[Stored data]
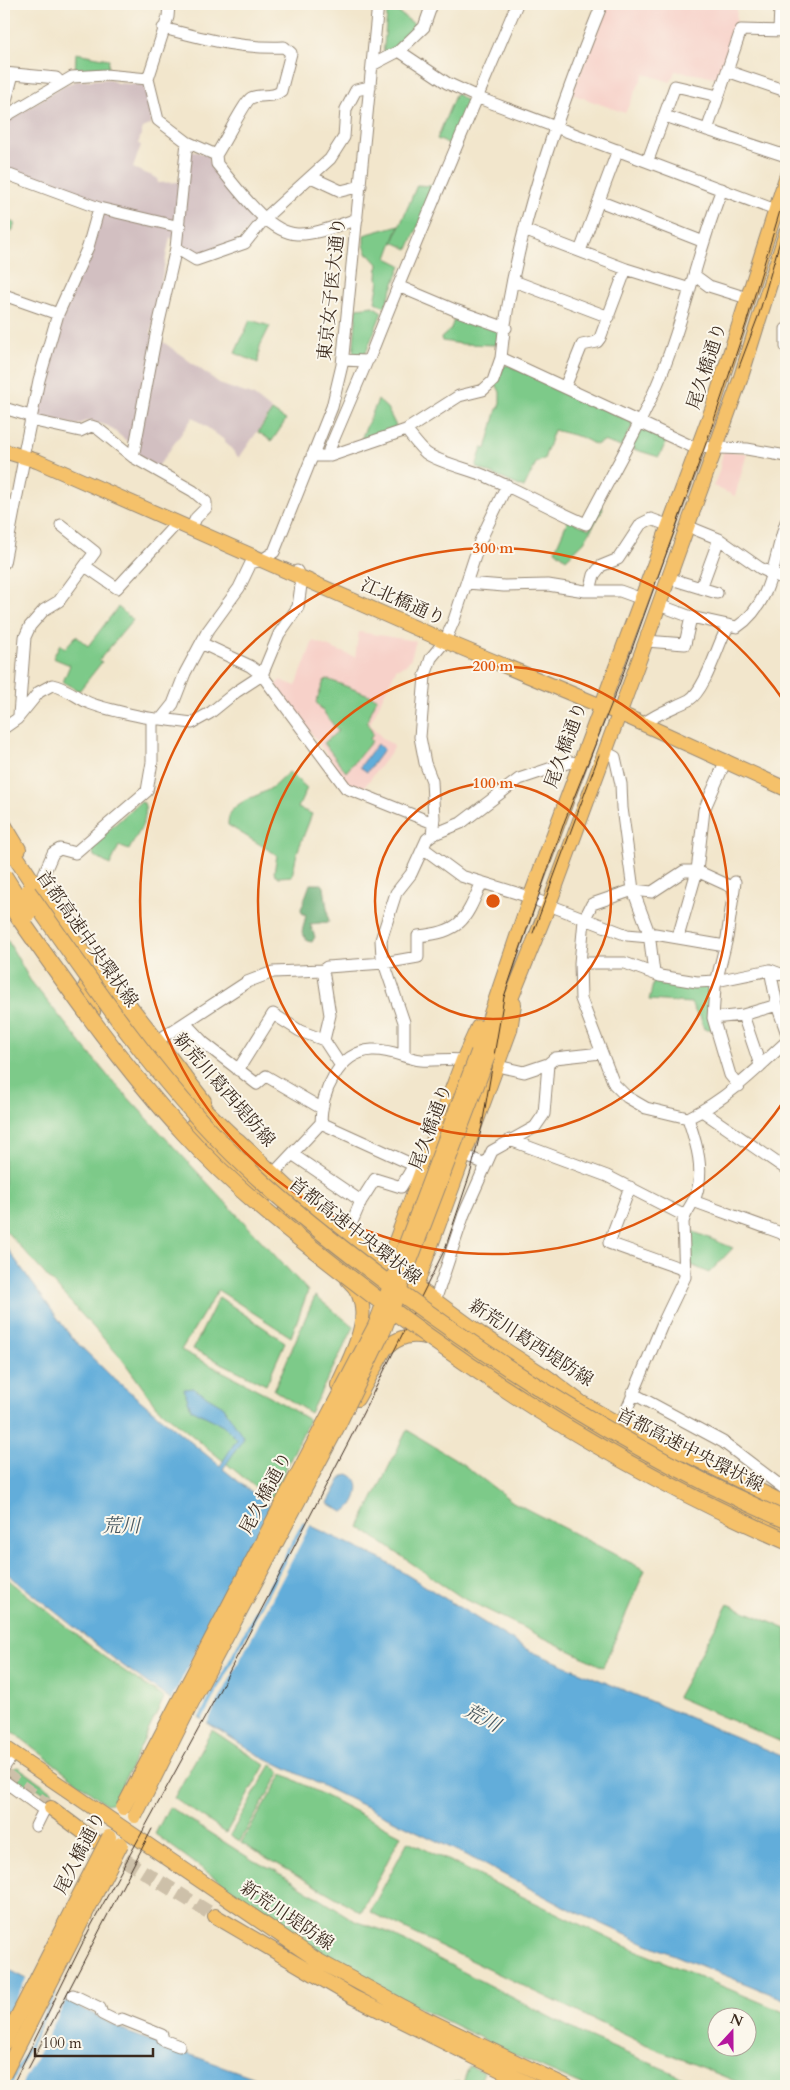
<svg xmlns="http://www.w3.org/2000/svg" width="790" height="2090" font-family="Cardo,'Noto Serif JP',serif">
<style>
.built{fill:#f7d1c9}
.industrial{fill:#d2bfc1}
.green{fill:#7dca89;stroke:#5c7a54;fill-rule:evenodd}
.forest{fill:#66ae75;stroke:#506c4a}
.water{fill:#62adda;stroke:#4e6c7c}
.pier{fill:#f2e6cc}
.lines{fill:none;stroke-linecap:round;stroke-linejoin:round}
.major-tunnel{stroke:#cdc0a9;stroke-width:14;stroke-dasharray:14 7;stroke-linecap:butt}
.minor-casing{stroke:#968875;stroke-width:13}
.major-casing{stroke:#968875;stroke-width:16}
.highway-casing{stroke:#968875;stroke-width:18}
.minor{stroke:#fff;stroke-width:11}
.major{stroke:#f5c16b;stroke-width:14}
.highway{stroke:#f5c16b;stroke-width:16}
.tram{stroke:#3b2a1e;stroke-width:1}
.major-bridge-casing{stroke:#968875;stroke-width:16;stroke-linecap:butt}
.highway-bridge-casing{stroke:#968875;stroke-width:18;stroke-linecap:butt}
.major-bridge{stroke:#f5c16b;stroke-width:14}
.highway-bridge{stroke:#f5c16b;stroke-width:16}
.ring{fill:none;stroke:#df570d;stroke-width:2.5}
.labels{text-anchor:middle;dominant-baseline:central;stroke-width:4;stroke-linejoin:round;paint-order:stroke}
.street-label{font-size:18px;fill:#3b2a1e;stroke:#fbf7ec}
.water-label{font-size:19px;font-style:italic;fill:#495860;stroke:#fbf7ec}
.centre{fill:#df570d;stroke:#fbf7ec;stroke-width:2.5}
.ring-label{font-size:15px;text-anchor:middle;font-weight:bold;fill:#df570d;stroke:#fbf7ec;stroke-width:4;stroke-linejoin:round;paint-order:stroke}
</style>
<rect width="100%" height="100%" fill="#fbf7ec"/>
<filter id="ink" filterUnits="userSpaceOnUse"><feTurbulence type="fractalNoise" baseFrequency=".02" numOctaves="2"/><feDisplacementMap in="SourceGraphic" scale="10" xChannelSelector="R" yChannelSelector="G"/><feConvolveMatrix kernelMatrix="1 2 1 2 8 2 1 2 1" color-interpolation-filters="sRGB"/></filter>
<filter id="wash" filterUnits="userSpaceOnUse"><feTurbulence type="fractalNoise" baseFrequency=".0096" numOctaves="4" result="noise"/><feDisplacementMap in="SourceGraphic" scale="20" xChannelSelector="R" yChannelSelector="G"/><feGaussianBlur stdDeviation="1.12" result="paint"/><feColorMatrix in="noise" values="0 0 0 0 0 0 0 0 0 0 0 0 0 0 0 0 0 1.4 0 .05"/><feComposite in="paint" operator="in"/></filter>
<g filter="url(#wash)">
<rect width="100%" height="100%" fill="#f2e6cc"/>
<path class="built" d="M608 4H737L736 29 720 78 675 71 671 82 644 74 625 113 572 94Z
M723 451 747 453 735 496 713 486 719 472Z
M359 632 416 641 411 658 406 665 396 669 370 724 384 740 393 744 394 748 362 790 350 786 276 685 280 680 296 686 313 641 355 657Z"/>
<path class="industrial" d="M108 79 117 83 146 85 152 121 150 125 143 128 138 144 141 145 133 168 157 178 158 183 179 182 190 150 209 155 210 165 257 222 234 243 201 255 195 254 170 237 151 333 222 385 254 396 272 410 239 458 223 439 193 417 157 468 138 456V450L108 426 88 420 78 425 35 416 59 318 102 206 4 170V124L64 85 77 81Z"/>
<path class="green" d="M388 4H399L395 10 417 26 397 46 383 56Z
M76 53 109 59 108 71 75 74Z
M456 93 468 102 469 106 453 146 437 139Z
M417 185 433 186 435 189 408 249 393 242Z
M4 220 15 223 12 232 4 229Z
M399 225 387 258 401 265 385 307 375 302 379 281 377 278 378 264 370 255H368L364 245V235Z
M373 306 382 312 365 355 353 356 357 308Z
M456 316 497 329 499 333 496 345 462 344 442 341 441 338 450 330Z
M250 320 270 326 260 346 258 363 235 353Z
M508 365 632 422V427L621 447 603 441 596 445 581 437 554 430 544 459 536 463 524 488 476 467 482 448 486 449 497 409 500 407V392L496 384 504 366Z
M378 400 387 408 397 428 361 439Z
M272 411 286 420 272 441 258 432Z
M641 429 667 440 659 457 630 448Z
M601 504 603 509 584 542 566 559 555 550 568 520 589 529Z
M118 607 133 620 99 660 102 662 79 691 63 682 70 665 53 658 60 644 65 648 76 636 88 646Z
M327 679 377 698 367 722 373 734 370 739 372 741 346 772 324 743 338 731 316 702 324 681Z
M289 772 307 788 298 808 312 814 297 853 292 876 279 877 274 873 277 855 228 825C227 801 255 799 271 788 277 784 283 777 289 772Z
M140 802 144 803C150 819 136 836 129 850L119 846 110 865 94 856 91 846Z
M4 934 30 980 107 1075 308 1291 291 1337 218 1290 181 1350 270 1396 309 1420 271 1500 156 1406 122 1359 4 1229V1002L7 997 4 991Z
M654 980 698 987 707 986 710 990 714 1029H704L700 1016 697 1015 691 1003 649 1000Z
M687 1229 733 1248 709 1273 689 1264Z
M315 1296 354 1327 310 1413 274 1390Z
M219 1297 285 1342 266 1385 193 1349Z
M407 1430 457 1460 513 1502 645 1570 603 1667 461 1597 359 1527Z
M4 1576 104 1657 164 1698 114 1802 106 1804 4 1725Z
M728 1604 786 1629V1744L677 1697Z
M212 1730 265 1765 226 1833 174 1798Z
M271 1765 281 1772 240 1841 230 1835Z
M18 1767 52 1791 51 1798 28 1782 22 1790 8 1777 14 1768Z
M283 1774 401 1835 361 1912 241 1843Z
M169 1807 254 1861 273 1869 355 1921 385 1931 586 2036 704 2086H584L527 2061 364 1980 297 1942 271 1919 155 1834Z
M408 1841 612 1940 786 2013V2086H747L640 2042 370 1912ZM718 2018H748V2048H718Z
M469 2066 484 2072 478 2086H452L454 2081 463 2083Z"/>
<path class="forest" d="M310 884H322L324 887 329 922 310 924 315 937 312 942 307 941 302 932 306 915 302 913 301 909Z"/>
<path class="water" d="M377 744 384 749 367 772 360 767Z
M4 1244 72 1338 113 1378 220 1466 237 1439 223 1425 191 1409 184 1389 193 1388 223 1406 244 1438 223 1469 269 1506 383 1560 528 1650 786 1758V2000L635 1939 559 1904 480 1862 257 1754 171 1700 118 1662 4 1571Z
M348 1474C366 1479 356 1508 343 1512L328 1503 342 1477Z
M4 1967 129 2033 278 2086H4Z"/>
<path class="pier" d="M272 1504 304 1519 198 1719 170 1702Z
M307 1520 312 1522 206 1725 201 1722Z
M27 1977 55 1992 8 2086H4V2023Z
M57 1993 67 1999 21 2086H11Z"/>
</g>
<g filter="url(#ink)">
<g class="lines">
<path class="major-tunnel" d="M4 1774 51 1808
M107 1849 215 1916"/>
<g class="minor-casing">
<path id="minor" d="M602 4C558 113 512 239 501 358L693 447 747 449 786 456
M163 28C206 39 240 49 284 47L291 53 281 91C272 99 261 93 251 98 245 101 223 145 216 155
M779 31 780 7
M399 51 424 27 432 4
M372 65 399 51 447 83 484 100 786 214
M727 71 786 91
M4 73 56 78 60 82
M148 79 168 17 169 4
M4 108 13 74
M665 116 786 156
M4 117 72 77 105 75 148 79 158 120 187 142 216 155 217 164C236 186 266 232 297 234 317 235 338 225 357 219
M707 130 741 30 786 31
M648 160 675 86 718 96
M4 173 99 208 180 227
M311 177 341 191 361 186
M599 201 704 242
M524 230 626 269 690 289
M176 248 196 260 245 243 265 218 330 159 344 137 346 109 356 90 370 87
M580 251 618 150
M778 263 786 267V270
M694 275 709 286 744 297 749 296
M514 281 609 317
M398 286 455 310 506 328
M4 295 58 314 88 247 99 208
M786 329V347
M343 360 365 361 369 359C416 239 467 122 517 4
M565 387 582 345 597 342 600 338 626 269
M4 408 30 416
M30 420 80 431 91 426 97 428 133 457 193 491 206 502V508L196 518 191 529
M406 430C412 437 419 447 426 453 438 462 468 469 483 475 518 490 551 509 586 524 614 469 646 417 667 360 688 304 700 245 722 189
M25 448 39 380 58 314
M312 456H330L406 430 459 396 483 390 493 381 501 358
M330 456 329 450 367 361
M133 457 156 335 176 248 187 142
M687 526 719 539 760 568 786 580
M4 563 23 464
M85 566 117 588 177 523
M668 578 717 593
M467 583 504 586 548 585 585 591H620L642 599
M701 588 719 539
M590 591 594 575 601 566 618 559 641 524 651 519 670 526
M659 605 691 617 737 627C773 603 773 559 786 522
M646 641 685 644 691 617
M201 643 250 666 262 675 346 788 433 823
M19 715 25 637 30 626 44 610 59 601 95 552 61 525
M161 719 192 723 210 713 236 692 262 675 279 634 298 607 301 585 297 571
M643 724C657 713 673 708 689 700 704 691 716 651 724 634L729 626
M4 728 17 719 39 692 52 685C66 688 75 696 87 702 97 707 151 720 161 719L173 704 185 673 207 632 239 588 251 563 262 560 274 552 332 407 342 365 378 4
M605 752 615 757 621 784 622 808 633 890 649 933 654 973
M432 835 434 818 432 781 425 763 420 737 425 676 431 658 445 641 454 620 480 541 507 485
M423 848 461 876 523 895 627 935 649 937
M735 882 727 938 715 987 713 1018 730 1075 739 1086
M40 883 53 853 60 849 75 853 147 791 152 762V719
M649 933 725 946
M678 937 697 871 704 810 726 760
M580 963H625L660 976 697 982 716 981 770 970 786 976
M323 970 330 1015 324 1040 341 1066
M770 970 777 1005 786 1031
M743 1015 760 1065
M713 1018 743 1015 777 1005
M185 1023 204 1043 257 1084 266 1076 321 1108
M157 1041 247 982 273 972 323 970 327 967 384 963 418 957V936C461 932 465 921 481 884
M404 1055V1022L382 957 381 940 396 893 411 874 427 839 432 835 461 823 519 779 570 762 580 764
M497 1066 524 1072 548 1064 555 1058 601 1053
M238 1070 273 1014 300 1031 324 1040
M702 1111 786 1169
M688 1118 646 1108 627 1097 614 1084 581 999 580 963 584 920 592 904 633 890 652 892 684 871H697L734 888
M321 1123 420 1168
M510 1140 607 1176 685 1216 683 1222 685 1277 662 1325 622 1421
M292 1154 361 1201
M463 1155 486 1164
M274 1173 321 1123C321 1094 338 1052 372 1050 391 1049 404 1058 421 1060 435 1061 449 1058 463 1060
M630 1187 609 1243 685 1270
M693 1201 781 1233 786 1237
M685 1216C688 1209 693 1203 696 1195 705 1168 696 1143 688 1118 726 1100 756 1070 786 1042
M346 1236 361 1201 375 1179 401 1187 414 1165
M435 1301 464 1214 492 1151 535 1127 544 1114 548 1064
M632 1393 723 1442 786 1490
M4 1767 13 1754
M4 1781 44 1810 36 1826
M73 1995 100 2008 102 2014 116 2021 122 2019 162 2035 163 2040 179 2046"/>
</g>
<g class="major-casing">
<path id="major" d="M4 451 37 461 445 641 630 718 786 789
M4 824 19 849
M86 985 84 995 93 1012
M128 1003 204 1101
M478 1052 530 898 713 407 786 178
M488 1056 548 907 646 641 740 380 786 233
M238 1140 313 1211 482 1335 553 1381
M285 1212 340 1258 430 1326 550 1405
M384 1273 463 1060 478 1027
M413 1294 510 1030 514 1004
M338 1385C351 1355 380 1308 348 1280
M357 1399 385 1349C399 1336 412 1333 430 1338
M666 1444 786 1504
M4 1747 317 1960 422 2017 566 2086
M51 1808 95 1841
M215 1916 353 1997 533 2086"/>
</g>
<g class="highway-casing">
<path id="highway" d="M4 839 51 910 167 1070 198 1104 243 1147
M192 1127 230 1167 265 1194
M544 1376 580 1403 676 1458
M541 1400C618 1451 701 1494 786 1531"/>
</g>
<use href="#minor" class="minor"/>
<use href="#major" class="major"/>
<use href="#highway" class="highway"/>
<path class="tram" d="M739 367 759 314 786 220
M533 933 599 755
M28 2069 152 1829
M12 2086 91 1926 216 1697 349 1441 445 1249 471 1171 482 1126 504 997 518 955 565 820 619 685 710 432 746 324 786 191"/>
<g class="major-bridge-casing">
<path id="major-bridge" d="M123 1808 375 1326 478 1052
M135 1816 196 1694 338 1426 384 1330 488 1056
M4 2043 109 1837
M4 2074 121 1844"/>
</g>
<g class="highway-bridge-casing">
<path id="highway-bridge" d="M4 876 28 914
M28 892C83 969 136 1050 200 1120 258 1184 325 1236 394 1288 517 1379 645 1459 786 1520
M10 905C65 983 119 1062 184 1133 231 1185 286 1228 341 1271 478 1379 626 1471 786 1541"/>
</g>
<use href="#major-bridge" class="major-bridge"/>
<use href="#highway-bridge" class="highway-bridge"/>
</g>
</g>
<g class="ring">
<circle cx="493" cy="901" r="118"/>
<circle cx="493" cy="901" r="235"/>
<path d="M786 1098A353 353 0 1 1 786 704"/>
</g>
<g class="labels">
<g class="street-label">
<text transform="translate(332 289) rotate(-84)">東京女子医大通り</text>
<text transform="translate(707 366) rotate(-72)">尾久橋通り</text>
<text transform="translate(403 602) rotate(24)">江北橋通り</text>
<text transform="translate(566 745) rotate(-70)">尾久橋通り</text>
<text transform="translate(87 939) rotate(55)">首都高速中央環状線</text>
<text transform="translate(224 1090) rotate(49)">新荒川葛西堤防線</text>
<text transform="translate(431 1127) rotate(-70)">尾久橋通り</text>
<text transform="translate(355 1231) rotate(38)">首都高速中央環状線</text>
<text transform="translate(531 1343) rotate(33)">新荒川葛西堤防線</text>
<text transform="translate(690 1450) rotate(27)">首都高速中央環状線</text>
<text transform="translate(266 1493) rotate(-62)">尾久橋通り</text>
<text transform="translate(80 1853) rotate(-63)">尾久橋通り</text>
<text transform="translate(287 1916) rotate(34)">新荒川堤防線</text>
</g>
<g class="water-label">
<text x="121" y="1526">荒川</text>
<text transform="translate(482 1718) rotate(28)">荒川</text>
</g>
</g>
<circle cx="493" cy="901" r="8" class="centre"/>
<g class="ring-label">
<text x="493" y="553">300 m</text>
<text x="493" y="671">200 m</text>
<text x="493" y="788">100 m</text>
</g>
<rect width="790" height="2090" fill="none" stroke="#fbf7ec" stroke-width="20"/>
<g transform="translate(732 2032) rotate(21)"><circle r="24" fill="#fbf7ec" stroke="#aea59a"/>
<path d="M0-4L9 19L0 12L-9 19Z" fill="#b5179e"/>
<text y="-8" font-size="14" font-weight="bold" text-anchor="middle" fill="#3b2a1e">N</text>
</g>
<path d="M35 2048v8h118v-8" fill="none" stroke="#3b2a1e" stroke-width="2.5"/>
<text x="42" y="2048" font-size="15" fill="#3b2a1e" stroke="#fbf7ec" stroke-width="4" paint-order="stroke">100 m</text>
</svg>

◆ Work instructions ◆
Of the lines above, copy each that contains "wash".

◆ Exercise output ◆
<filter id="wash" filterUnits="userSpaceOnUse"><feTurbulence type="fractalNoise" baseFrequency=".0096" numOctaves="4" result="noise"/><feDisplacementMap in="SourceGraphic" scale="20" xChannelSelector="R" yChannelSelector="G"/><feGaussianBlur stdDeviation="1.12" result="paint"/><feColorMatrix in="noise" values="0 0 0 0 0 0 0 0 0 0 0 0 0 0 0 0 0 1.4 0 .05"/><feComposite in="paint" operator="in"/></filter>
<g filter="url(#wash)">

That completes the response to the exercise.